12 Eylül'den sonra hukuk mekanizmalarını sivilleştirme ideali siyasetin ve gerçek aydınların hep birinci gündemi oldu.
Bütün zamanları 'sıkıyönetim'e dönüştüren Devlet Güvenlik Mahkemeleri'nden kurtulmamız kolay olmadı. Hatırlanacağı üzere ilk adım, mahkemedeki asker hakimin sistem dışına çıkarılmasıydı. Daha sonra da DGM'ler özel yetkili ağır ceza mahkemelerine dönüştü. Bugünkü tartışmalara ışık tutması açısından DGM'lerdeki üç yargıç koltuğundan birini dolduran askerî üyenin kaldırılışını hatırlamakta fayda var. Avrupa İnsan Hakları Sözleşmesi (AİHS)'nin 'adil yargılama' ilkelerinden biri olan yargıç bağımsızlığına halel getirdiği gerekçesiyle epey başımızı ağrıtmıştı. Avrupa İnsan Hakları Mahkemesi tarafından verilen mahkûmiyetler uzun süre görmezden gelindi. Terör örgütü lideri Abdullah Öcalan'ın yargılanması safahatında aklımız başımıza geldi ve apar topar değişiklik yapıldı. Böylesine önemli bir davayı sakatlamamak için doğru adım atıldı ve asker üye uygulamasına son verildi. Mahkeme tamamen ortadan kalktığında ise darbe mahsulü bir kurumdan kurtulmuş olduk.
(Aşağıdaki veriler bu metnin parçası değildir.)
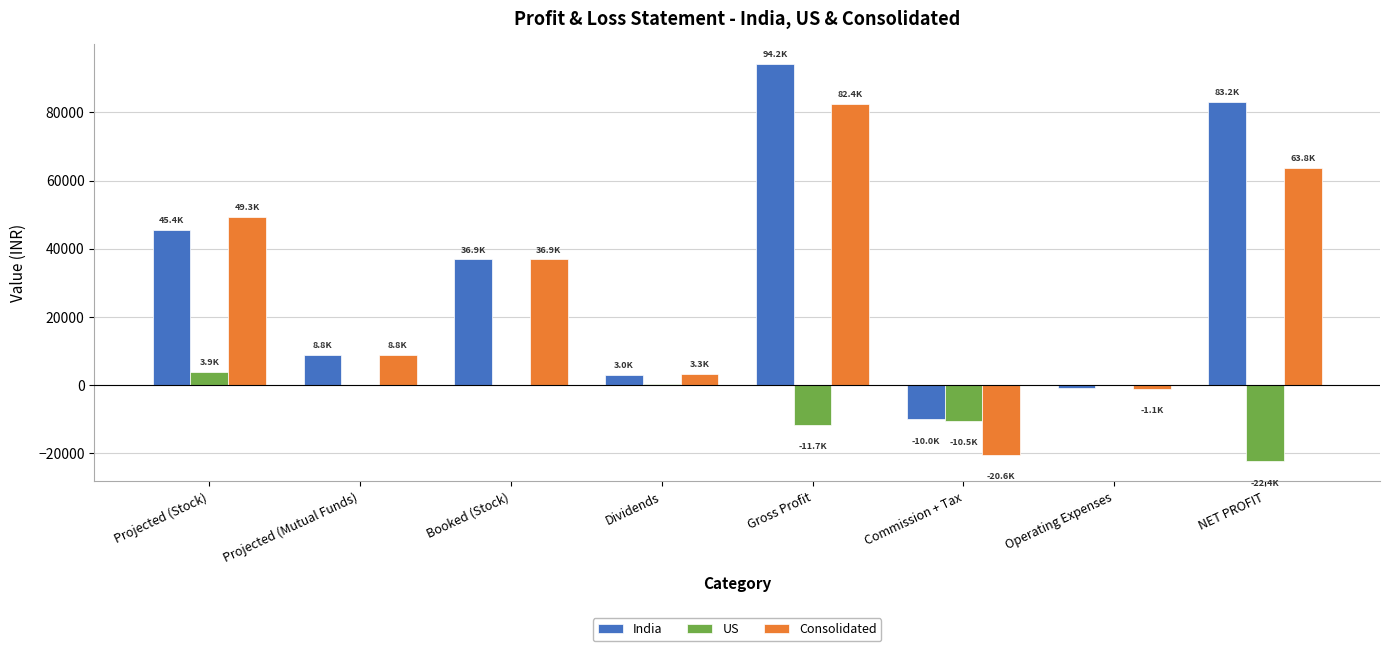

What is the maximum value for India?

94172.9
Altında imzamız bulunan AİHS, diğer uluslararası sözleşmeler gibi bağlayıcı ve iç hukuk metinlerinin üzerinde. Hal böyle olunca Türkiye Büyük Millet Meclisi'ndeki son değişiklikleri tartışmak çok anlamlı değil. Normal demokrasilerde, tersine, bu kadar gecikmesi sorgulanırdı. Sivilleri sivil, askerleri askerî mahkemede yargılamayı ve darbe gibi Türk Ceza Kanunu'nda yer alan suçları sivil mahkemelere havaleyi öngören düzenleme için CHP, maraza çıkarıyor. Bunu yaparken her şeyi eline yüzüne bulaştırmayı ihmal etmiyor. Bazı gazeteler konuyu gündeme getirene kadar sesleri çıkmadı. Tutanaklardan anladığımız kadarıyla TBMM'deki tutumları da değişikliği mahzurlu görmedikleri yönünde. Ne zaman ki değişikliğin, Ergenekon Terör Örgütü şüphelisi muvazzaf askerleri de kapsadığı yazıldı, CHP mahcup itirazlarını dile getirmeye başladı. Bir yandan 'Anayasa'nın geçici 15. maddesini kaldırıp 12 Eylül darbecilerini yargılayalım' teklifi ile demokrat pozlar verilirken, itirazların belli bir mahcubiyet içermesi kaçınılmazdı. CHP sözcüleri, iktidar partisini 'kapkaç' kanun çıkarmakla suçluyor ve yönteme itiraz ettiklerini söylüyor. AK Partili yöneticilerin değişikliği bütün çıplaklığıyla kendilerine anlatmadığını ileri sürüyorlar. AK Parti Grup Başkan Vekili Mustafa Elitaş, tersini savunduktan sonra şu soruyu soruyor: "Baro başkanlığı yapmış bir hukukçu olan muhatabımız gerekçedeki açık cümleyi de mi anlamamış? Bence uyumamışlar, uyuyor numarası yapıyorlar." Oysaki gerekçe, bırakın hukukçuları, okuma yazma bilenlerin anlayacağı sarihlikte.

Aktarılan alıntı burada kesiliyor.